* _Your assignment_
Each line of the records that holds the word "into" should be copied out.

==== Raw data

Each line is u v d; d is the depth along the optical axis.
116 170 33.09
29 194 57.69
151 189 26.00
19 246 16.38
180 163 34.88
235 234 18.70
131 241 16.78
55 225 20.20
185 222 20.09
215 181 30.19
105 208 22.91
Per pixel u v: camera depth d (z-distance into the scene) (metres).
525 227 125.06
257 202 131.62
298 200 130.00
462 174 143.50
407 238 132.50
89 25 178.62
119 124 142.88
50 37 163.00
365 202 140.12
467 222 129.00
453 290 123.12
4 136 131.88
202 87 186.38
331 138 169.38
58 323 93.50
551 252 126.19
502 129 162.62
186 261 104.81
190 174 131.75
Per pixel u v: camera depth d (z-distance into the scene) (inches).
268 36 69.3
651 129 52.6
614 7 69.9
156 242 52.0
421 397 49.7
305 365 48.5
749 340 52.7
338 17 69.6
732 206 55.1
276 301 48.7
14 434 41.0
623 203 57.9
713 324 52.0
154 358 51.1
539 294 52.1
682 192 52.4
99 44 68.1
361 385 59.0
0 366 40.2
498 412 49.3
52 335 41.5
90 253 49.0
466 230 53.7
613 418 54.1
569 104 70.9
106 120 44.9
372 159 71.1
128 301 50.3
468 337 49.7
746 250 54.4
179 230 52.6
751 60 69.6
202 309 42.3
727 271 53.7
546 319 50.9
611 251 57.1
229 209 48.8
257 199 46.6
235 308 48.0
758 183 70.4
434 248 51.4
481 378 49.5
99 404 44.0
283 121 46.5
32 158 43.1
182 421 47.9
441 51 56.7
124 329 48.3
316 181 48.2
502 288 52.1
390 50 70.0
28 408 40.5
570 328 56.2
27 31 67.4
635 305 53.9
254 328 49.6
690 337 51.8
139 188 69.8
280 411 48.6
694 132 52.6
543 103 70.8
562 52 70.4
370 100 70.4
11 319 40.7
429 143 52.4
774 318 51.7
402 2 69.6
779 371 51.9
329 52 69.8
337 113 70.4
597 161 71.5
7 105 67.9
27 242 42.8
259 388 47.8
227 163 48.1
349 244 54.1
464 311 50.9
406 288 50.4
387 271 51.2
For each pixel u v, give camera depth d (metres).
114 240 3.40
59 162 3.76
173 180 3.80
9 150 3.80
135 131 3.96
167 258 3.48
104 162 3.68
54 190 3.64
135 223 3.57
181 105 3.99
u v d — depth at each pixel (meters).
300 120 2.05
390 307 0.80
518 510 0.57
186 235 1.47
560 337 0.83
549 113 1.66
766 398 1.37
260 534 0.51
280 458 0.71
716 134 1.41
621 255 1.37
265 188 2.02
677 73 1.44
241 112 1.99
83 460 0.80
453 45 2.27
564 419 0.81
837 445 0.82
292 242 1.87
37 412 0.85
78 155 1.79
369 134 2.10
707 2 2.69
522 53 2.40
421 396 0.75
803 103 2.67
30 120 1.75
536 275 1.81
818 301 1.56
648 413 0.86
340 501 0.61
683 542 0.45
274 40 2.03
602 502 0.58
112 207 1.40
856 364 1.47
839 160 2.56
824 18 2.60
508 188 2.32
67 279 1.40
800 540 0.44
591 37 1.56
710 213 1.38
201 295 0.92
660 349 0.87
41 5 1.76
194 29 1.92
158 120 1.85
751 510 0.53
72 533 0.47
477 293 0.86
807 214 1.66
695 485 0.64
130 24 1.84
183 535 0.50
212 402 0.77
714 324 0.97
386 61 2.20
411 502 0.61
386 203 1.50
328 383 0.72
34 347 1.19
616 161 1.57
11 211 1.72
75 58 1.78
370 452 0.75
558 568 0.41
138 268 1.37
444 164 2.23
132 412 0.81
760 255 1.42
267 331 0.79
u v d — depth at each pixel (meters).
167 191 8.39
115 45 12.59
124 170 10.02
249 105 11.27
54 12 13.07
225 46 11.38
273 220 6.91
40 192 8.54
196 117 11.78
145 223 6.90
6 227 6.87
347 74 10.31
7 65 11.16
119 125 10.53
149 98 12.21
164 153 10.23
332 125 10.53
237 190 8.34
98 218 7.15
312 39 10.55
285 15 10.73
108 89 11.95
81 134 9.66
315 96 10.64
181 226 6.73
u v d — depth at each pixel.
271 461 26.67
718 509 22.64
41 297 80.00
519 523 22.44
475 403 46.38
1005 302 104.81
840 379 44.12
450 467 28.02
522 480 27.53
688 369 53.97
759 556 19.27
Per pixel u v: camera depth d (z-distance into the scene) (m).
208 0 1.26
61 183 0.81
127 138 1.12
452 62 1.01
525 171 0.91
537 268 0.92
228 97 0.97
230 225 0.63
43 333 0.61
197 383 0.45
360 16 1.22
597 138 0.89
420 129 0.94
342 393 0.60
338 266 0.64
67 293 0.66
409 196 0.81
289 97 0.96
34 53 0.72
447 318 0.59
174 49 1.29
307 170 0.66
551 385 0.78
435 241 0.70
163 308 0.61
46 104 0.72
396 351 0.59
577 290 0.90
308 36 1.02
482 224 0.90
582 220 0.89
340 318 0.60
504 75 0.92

========

* _Solved problem_
Per pixel u v: camera depth d (z-distance into the scene) (metres).
Per pixel u v: camera depth d (z-distance into the scene) (inches).
Per pixel u v: camera depth d (z-distance into the scene) (m).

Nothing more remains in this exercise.